::: Extracted records
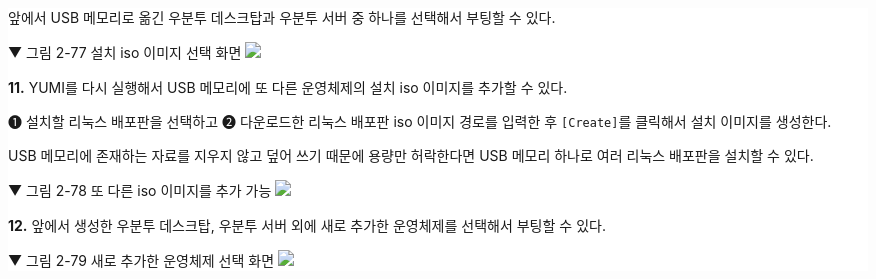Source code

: 앞에서 USB 메모리로 옮긴 우분투 데스크탑과 우분투 서버 중 하나를 선택해서 부팅할 수 있다.

▼ 그림 2-77 설치 iso 이미지 선택 화면
![ ](/img/02/77.jpg)

**11.** YUMI를 다시 실행해서 USB 메모리에 또 다른 운영체제의 설치 iso 이미지를 추가할 수 있다.

➊ 설치할 리눅스 배포판을 선택하고 ➋ 다운로드한 리눅스 배포판 iso 이미지 경로를 입력한 후 `[Create]`를 클릭해서 설치 이미지를 생성한다.

USB 메모리에 존재하는 자료를 지우지 않고 덮어 쓰기 때문에 용량만 허락한다면 USB 메모리 하나로 여러 리눅스 배포판을 설치할 수 있다.

▼ 그림 2-78 또 다른 iso 이미지를 추가 가능
![ ](/img/02/78.jpg)

**12.** 앞에서 생성한 우분투 데스크탑, 우분투 서버 외에 새로 추가한 운영체제를 선택해서 부팅할 수 있다.

▼ 그림 2-79 새로 추가한 운영체제 선택 화면
![ ](/img/02/79.jpg)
::::::
__Problem to solve__.
Render each line of the source text in the rows above as a JSON list of strings, one string per line, skipping blank lines and leaving the pictures out of the answer.

__Solution to this exercise__.
[
  "Source code",
  ": 앞에서 USB 메모리로 옮긴 우분투 데스크탑과 우분투 서버 중 하나를 선택해서 부팅할 수 있다.",
  "▼ 그림 2-77 설치 iso 이미지 선택 화면",
  "![ ](/img/02/77.jpg)",
  "**11.** YUMI를 다시 실행해서 USB 메모리에 또 다른 운영체제의 설치 iso 이미지를 추가할 수 있다.",
  "➊ 설치할 리눅스 배포판을 선택하고 ➋ 다운로드한 리눅스 배포판 iso 이미지 경로를 입력한 후 `[Create]`를 클릭해서 설치 이미지를 생성한다.",
  "USB 메모리에 존재하는 자료를 지우지 않고 덮어 쓰기 때문에 용량만 허락한다면 USB 메모리 하나로 여러 리눅스 배포판을 설치할 수 있다.",
  "▼ 그림 2-78 또 다른 iso 이미지를 추가 가능",
  "![ ](/img/02/78.jpg)",
  "**12.** 앞에서 생성한 우분투 데스크탑, 우분투 서버 외에 새로 추가한 운영체제를 선택해서 부팅할 수 있다.",
  "▼ 그림 2-79 새로 추가한 운영체제 선택 화면",
  "![ ](/img/02/79.jpg)"
]